Brano estratto:
C’è una serie di incroci alla base dell’arte di Kennedy Yanko come abbiamo modo di percepire alla sua prima personale italiana, alla Galleria Poggiali di Milano fino al 20 novembre.

Un triangolo americano

Nata a St Louis, classe 1988, la Yanko si è formata a San Francisco e vive a New York , più precisamente a Brooklyn. Un percorso, sulla carta geografica degli States, che sembra una pallina da flipper, in un triangolo tra la Louisiana, la California e la Costa Est.

Questo, però, è solo il primo incrocio, il primo crossover. Gli altri scaturiscono dal titolo di questa personale, Because it’s my blood, verso di una canzone di Betty Davis, F.U.N.K.

Consegna: Riproduci dal brano su Kennedy Yanko tutto ciò che va dalle parole "Nata a St Louis, classe" giù fino alle parole "Betty Davis, F.U.N.K.".

Dati delle coordinate assolute in pixel
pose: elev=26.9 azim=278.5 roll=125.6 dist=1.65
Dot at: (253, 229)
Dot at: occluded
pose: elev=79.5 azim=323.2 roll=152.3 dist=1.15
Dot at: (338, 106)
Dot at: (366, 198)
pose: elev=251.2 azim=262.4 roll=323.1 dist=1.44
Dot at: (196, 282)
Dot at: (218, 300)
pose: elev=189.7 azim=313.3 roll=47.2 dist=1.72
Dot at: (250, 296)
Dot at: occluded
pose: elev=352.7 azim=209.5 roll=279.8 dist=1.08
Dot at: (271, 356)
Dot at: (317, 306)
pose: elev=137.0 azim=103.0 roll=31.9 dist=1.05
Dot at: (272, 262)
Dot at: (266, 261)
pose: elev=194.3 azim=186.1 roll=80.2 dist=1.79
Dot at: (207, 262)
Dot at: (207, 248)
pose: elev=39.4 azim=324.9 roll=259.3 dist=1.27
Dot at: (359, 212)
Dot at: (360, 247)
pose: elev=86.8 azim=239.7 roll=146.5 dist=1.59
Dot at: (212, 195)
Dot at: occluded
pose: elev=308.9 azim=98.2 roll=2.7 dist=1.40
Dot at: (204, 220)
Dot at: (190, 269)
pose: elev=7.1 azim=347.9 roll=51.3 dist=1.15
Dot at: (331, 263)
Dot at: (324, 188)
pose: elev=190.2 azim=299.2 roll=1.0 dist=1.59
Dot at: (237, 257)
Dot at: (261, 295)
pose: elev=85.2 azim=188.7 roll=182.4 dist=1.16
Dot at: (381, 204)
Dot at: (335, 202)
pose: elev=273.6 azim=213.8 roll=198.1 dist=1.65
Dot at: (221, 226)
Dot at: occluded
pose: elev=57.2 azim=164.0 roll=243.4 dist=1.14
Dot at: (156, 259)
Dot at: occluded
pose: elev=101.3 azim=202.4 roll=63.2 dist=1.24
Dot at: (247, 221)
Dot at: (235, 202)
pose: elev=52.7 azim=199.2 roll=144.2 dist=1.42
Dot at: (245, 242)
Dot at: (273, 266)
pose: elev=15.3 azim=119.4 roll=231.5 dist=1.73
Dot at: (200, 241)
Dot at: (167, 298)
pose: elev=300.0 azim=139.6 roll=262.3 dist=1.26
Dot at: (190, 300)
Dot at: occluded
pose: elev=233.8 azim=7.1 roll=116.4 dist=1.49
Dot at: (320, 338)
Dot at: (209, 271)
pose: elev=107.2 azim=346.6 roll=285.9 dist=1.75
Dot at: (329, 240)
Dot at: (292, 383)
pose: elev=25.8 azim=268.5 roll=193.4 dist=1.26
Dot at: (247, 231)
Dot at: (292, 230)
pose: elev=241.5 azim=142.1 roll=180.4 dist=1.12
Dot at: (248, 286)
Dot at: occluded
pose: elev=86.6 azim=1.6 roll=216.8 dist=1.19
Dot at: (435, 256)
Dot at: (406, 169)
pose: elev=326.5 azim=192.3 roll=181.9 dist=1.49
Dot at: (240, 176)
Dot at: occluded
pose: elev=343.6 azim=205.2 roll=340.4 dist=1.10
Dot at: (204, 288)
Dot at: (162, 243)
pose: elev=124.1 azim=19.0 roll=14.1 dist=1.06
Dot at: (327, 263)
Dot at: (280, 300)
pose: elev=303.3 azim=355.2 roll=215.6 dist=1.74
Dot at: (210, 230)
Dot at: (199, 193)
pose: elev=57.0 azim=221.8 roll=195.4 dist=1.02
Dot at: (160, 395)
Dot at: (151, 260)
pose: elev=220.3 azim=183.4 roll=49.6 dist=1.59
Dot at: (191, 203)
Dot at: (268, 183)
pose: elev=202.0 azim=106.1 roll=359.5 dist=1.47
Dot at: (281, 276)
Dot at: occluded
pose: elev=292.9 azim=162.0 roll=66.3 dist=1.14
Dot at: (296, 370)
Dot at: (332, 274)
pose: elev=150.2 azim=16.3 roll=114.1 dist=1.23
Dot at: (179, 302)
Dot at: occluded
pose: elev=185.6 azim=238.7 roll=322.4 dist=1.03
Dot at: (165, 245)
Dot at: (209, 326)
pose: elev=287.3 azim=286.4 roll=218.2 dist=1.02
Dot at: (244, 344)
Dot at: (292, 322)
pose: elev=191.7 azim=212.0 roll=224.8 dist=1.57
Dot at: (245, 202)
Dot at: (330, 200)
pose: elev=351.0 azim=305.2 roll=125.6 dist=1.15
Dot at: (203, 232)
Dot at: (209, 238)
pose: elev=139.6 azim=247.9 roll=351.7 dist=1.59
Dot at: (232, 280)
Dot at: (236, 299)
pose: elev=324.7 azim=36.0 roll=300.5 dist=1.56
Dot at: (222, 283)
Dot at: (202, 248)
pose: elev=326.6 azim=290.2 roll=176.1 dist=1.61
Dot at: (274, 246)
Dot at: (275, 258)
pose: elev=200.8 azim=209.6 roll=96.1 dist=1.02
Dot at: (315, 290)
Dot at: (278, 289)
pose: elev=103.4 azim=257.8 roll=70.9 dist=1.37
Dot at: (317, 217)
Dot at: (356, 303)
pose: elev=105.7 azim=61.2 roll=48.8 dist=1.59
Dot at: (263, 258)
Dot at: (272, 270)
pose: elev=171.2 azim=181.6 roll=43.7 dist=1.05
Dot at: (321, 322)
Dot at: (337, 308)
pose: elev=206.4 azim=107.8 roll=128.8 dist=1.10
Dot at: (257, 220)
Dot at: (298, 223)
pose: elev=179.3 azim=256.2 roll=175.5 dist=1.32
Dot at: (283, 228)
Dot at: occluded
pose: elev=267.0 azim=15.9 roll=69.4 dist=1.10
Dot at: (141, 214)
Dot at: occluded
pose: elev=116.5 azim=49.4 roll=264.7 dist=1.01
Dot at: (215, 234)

Risposta:
Nata a St Louis, classe 1988, la Yanko si è formata a San Francisco e vive a New York , più precisamente a Brooklyn. Un percorso, sulla carta geografica degli States, che sembra una pallina da flipper, in un triangolo tra la Louisiana, la California e la Costa Est.

Questo, però, è solo il primo incrocio, il primo crossover. Gli altri scaturiscono dal titolo di questa personale, Because it’s my blood, verso di una canzone di Betty Davis, F.U.N.K.